What the task requires
Filter the data for "Modalidad" and copy matching lines.
*** Begin section ***
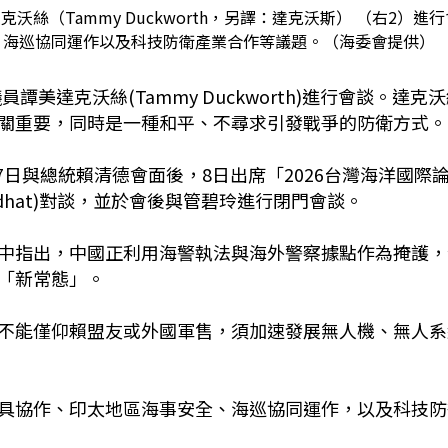
絲（Tammy Duckworth，另譯：達克沃斯） （右2）進行
、海巡協同運作以及科技防衛產業合作等議題。（海委會提供）
美達克沃絲(Tammy Duckworth)進行會談。達克
關重要，同時是一種和平、不尋求引發戰爭的防衛方式。
7日與總統賴清德會面後，8日出席「2026台灣海洋國際
ndhat)對談，並於會後與管碧玲進行閉門會談。
中指出，中國正利用海警執法與海外警察據點作為掩護，
「新常態」。
不能僅仰賴盟友或外國軍售，須加速發展無人機、無人系
具協作、印太地區海事安全、海巡協同運作，以及科技防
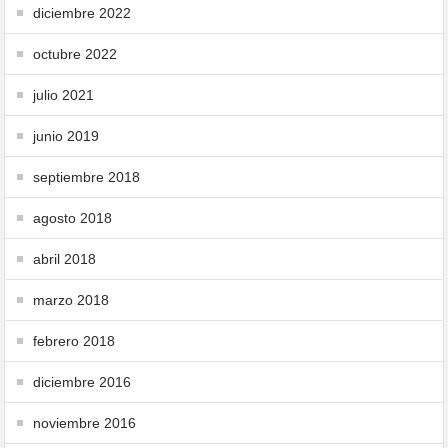
diciembre 2022
octubre 2022
julio 2021
junio 2019
septiembre 2018
agosto 2018
abril 2018
marzo 2018
febrero 2018
diciembre 2016
noviembre 2016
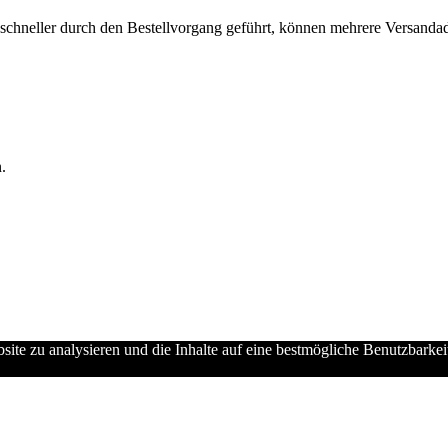
chneller durch den Bestellvorgang geführt, können mehrere Versandadre
.
ebsite zu analysieren und die Inhalte auf eine bestmögliche Benutzbarke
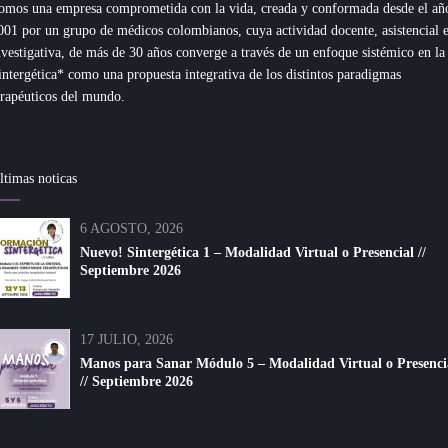
omos una empresa comprometida con la vida, creada y conformada desde el añ
001 por un grupo de médicos colombianos, cuya actividad docente, asistencial 
nvestigativa, de más de 30 años converge a través de un enfoque sistémico en la
intergética* como una propuesta integrativa de los distintos paradigmas
erapéuticos del mundo.
ltimas noticas
6 AGOSTO, 2026
Nuevo! Sintergética 1 – Modalidad Virtual o Presencial //
Septiembre 2026
17 JULIO, 2026
Manos para Sanar Módulo 5 – Modalidad Virtual o Presenci
// Septiembre 2026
*** End section ***
Answer to this problem
Nuevo! Sintergética 1 – Modalidad Virtual o Presencial //
Manos para Sanar Módulo 5 – Modalidad Virtual o Presenci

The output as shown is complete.